Democrats moved toward separate hearings in the House and Senate and seemed to be jostling each other for leadership roles on the issue, all but ignoring Obama’s effort to head off an uncontrolled, partisan sprint toward a rash of probes that could impair the foreign policy he now steers.
Sen. Dianne Feinstein of California pointedly noted that her Intelligence Committee already is investigating the Bush administration’s legal underpinnings for the interrogation program and the value of information gained from it. And several Democratic leaders appeared to favor using that panel for any hearings.
Senate Majority Leader Harry Reid of Nevada said the Intelligence Committee inquiry “will answer a lot of the questions the American people have. ... One way or another there needs to be a public accounting of these troublesome policies.”
There was no shortage of other ideas for how that might be achieved.

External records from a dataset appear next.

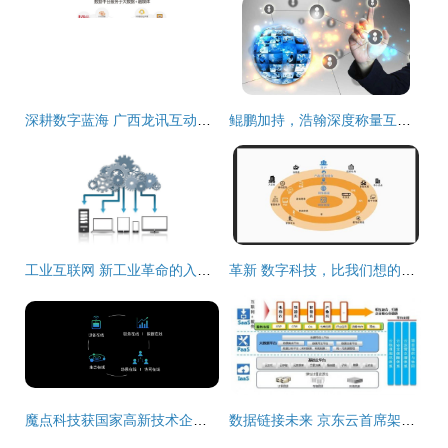
深耕数字蓝海 广西龙讯互动携手互联网数据服务开创区域新局
鲲鹏加持，浩翰深度称量互联网天下再添新砝码
工业互联网 新工业革命的入口与未来图景
革新 数字科技，比我们想的还重要
魔点科技获国家高新技术企业认定，深耕互联网数据服务领域
数据链接未来 京东云首席架构师杨海明谈云+移动互联网的化学反应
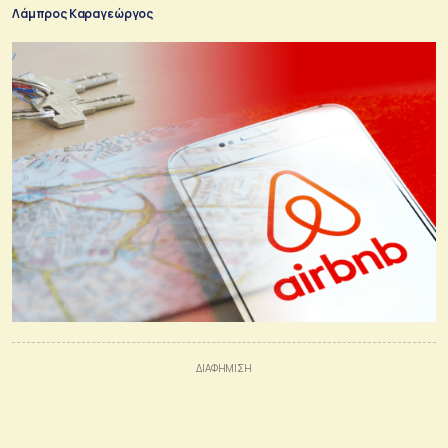
Λάμπρος Καραγεώργος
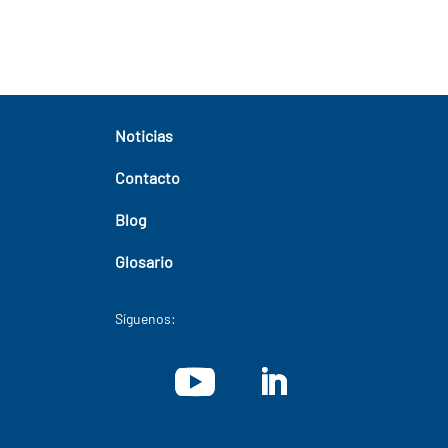
Noticias
Contacto
Blog
Glosario
Síguenos:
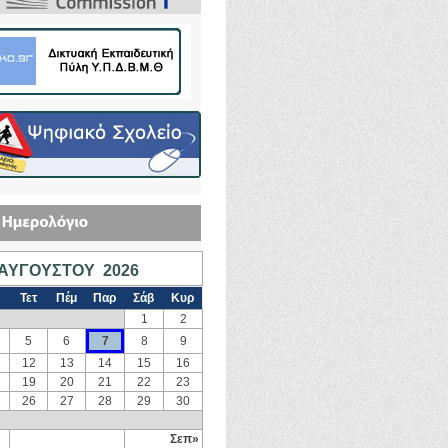
ΑΥΓΟΎΣΤΟΥ 2026
Τετ
Πέμ
Παρ
Σάβ
Κυρ
1
2
5
6
7
8
9
12
13
14
15
16
19
20
21
22
23
26
27
28
29
30
Σεπ»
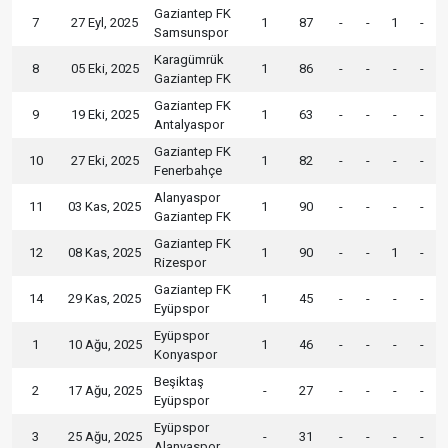
Gaziantep FK
7
27 Eyl, 2025
1
87
-
-
1
-
Samsunspor
Karagümrük
8
05 Eki, 2025
1
86
-
-
-
-
Gaziantep FK
Gaziantep FK
9
19 Eki, 2025
1
63
-
-
-
-
Antalyaspor
Gaziantep FK
10
27 Eki, 2025
1
82
-
-
-
-
Fenerbahçe
Alanyaspor
11
03 Kas, 2025
1
90
-
-
-
-
Gaziantep FK
Gaziantep FK
12
08 Kas, 2025
1
90
-
-
1
-
Rizespor
Gaziantep FK
14
29 Kas, 2025
1
45
-
-
-
-
Eyüpspor
Eyüpspor
1
10 Ağu, 2025
1
46
-
-
-
-
Konyaspor
Beşiktaş
2
17 Ağu, 2025
-
27
-
-
-
-
Eyüpspor
Eyüpspor
3
25 Ağu, 2025
-
31
-
-
-
-
Alanyaspor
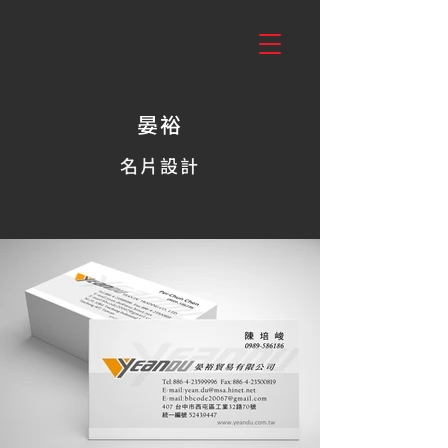
晏裕
名片設計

The chairmen of both the Senate and House Judiciary committees, Sen. Patrick Leahy of Vermont and Rep. John Conyers of Michigan, are proposing an independent “Truth Commission,” and Conyers also is planning committee hearings of his own. His panel is populated with liberal Democrats and conservative Republicans, a prescription for a bitter fight.
House Speaker Nancy Pelosi said she supports a Truth Commission. Her spokesman, Brendan Daly, said she also supports Conyers’ plan to hold separate hearings.
Republicans were decidedly unenthusiastic.
Arlen Specter of Pennsylvania, senior Republican on the Senate Judiciary Committee, also dismissed the idea of a separate commission probe, saying, “All of the facts are readily available to the Department of Justice.”